Kent merkezi sivil mimarinin çok güzel örneklerini barındırmaktadır.
Aracınızı uygun yere bırakıp kentin ara sokaklarında yürürseniz, Muğla
Evlerinin çok güzel örneklerini görürsünüz. 1080 yılında Selçukluların,
1096’da tekrar Bizans’ın1284’de Menteşeoğulları’nın eline geçen kent 1390’da
Osmanlı topraklarına katıldı.
Kentin başlıca dini yapıları Kurşunlu Camisi (1494), Pazar yeri Camisi
(1843), Şahidi Camisi (1848), Şeyh Camisi (Şeyh Bedrettin Mahallesi’nde,
1565) Ulu Cami (Elektrik Fabrikası karşısında, 1344)’dür.
Osmanlı yapısı Çaputçu, Yanık, Çöllüoğlu ve Sünnetçi hanları görülmeye
değer.
Muğla’nın doğu tarafında, Özlüce Köyü’nde bir Turolian Park oluşuyor.
Boynuzlugiller, gergedangiller, hortumlu memeliler, domuzgiller ve atgiller
ailelerinden önemli fosillerin bulunduğu alanda kazı ve araştırmalara devam
edilmektedir.
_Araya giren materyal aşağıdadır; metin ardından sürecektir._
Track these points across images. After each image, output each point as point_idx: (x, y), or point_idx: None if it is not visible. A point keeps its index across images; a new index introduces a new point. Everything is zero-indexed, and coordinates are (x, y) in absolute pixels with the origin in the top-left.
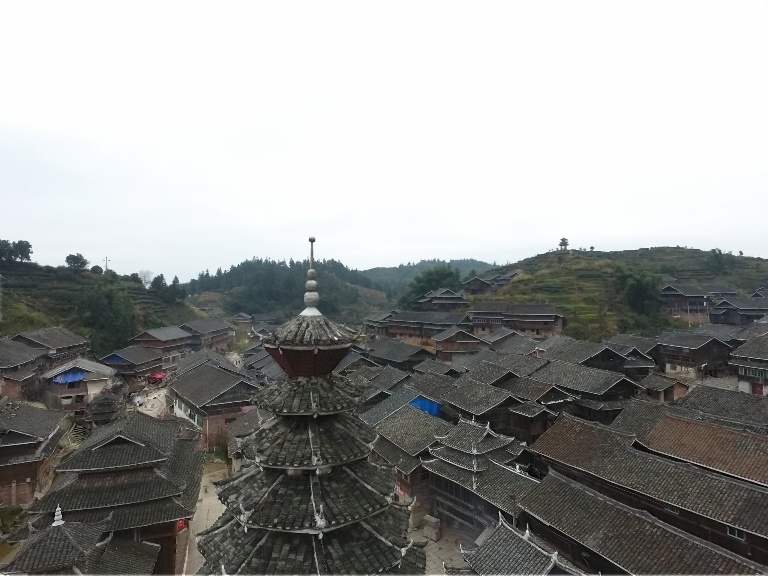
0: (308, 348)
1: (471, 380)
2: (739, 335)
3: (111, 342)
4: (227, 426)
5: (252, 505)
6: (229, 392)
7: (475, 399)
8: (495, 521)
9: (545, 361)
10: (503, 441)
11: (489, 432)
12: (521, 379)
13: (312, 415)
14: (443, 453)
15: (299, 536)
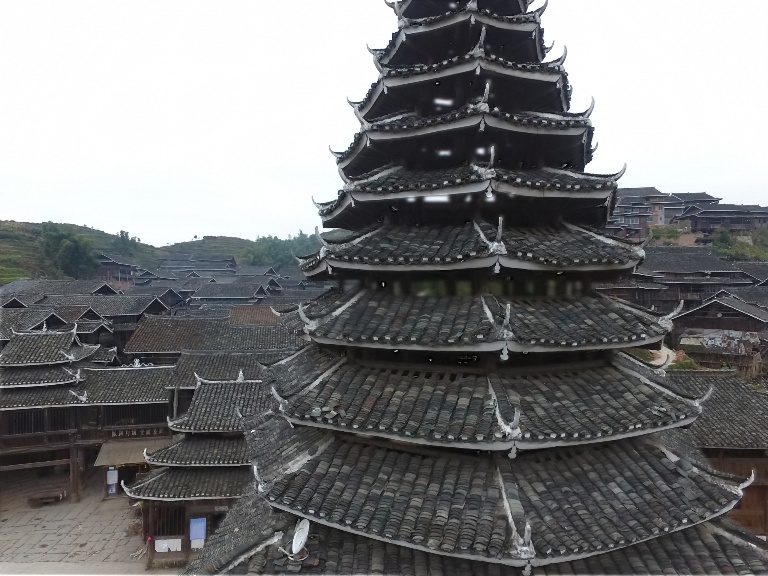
0: None
1: None
2: (185, 287)
3: None
4: None
5: None
6: None
7: None
8: (124, 426)
9: (40, 296)
10: (89, 349)
11: (75, 338)
12: None
13: None
14: None
15: None
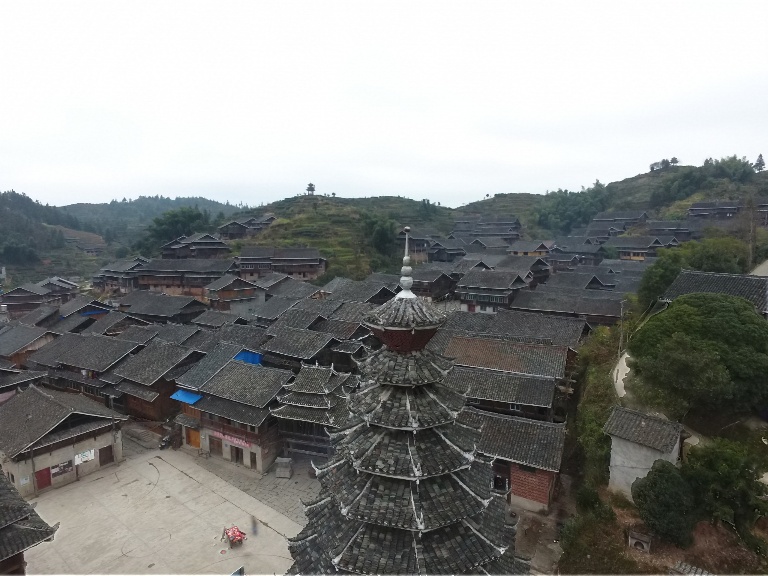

Bir süre sonra belki de ülkemizin en ilginç doğa müzesi burada
oluşacak.
MUĞLA ÇEVRESİ
Bodrum, Marmaris, Fethiye, Turunç, Datça, Köyceğiz ve çevredeki diğer turizm
merkezlerini ilerideki sayfalarımızda bulacaksınız.
ULA
Muğladaki sivil mimari örneklerinin en güzellerini Ula’da görebilirsiniz.
Muğla’dan 10 km sonra Gökova’ya inen Sakar Geçidi’ne girmeden sola dönüp
Ula’ya girerseniz biraz sonra Akyaka’da göreceğiniz ilginç mimarinin
kaynağını bulacaksınız. Tabii gündüz geçiyorsanız.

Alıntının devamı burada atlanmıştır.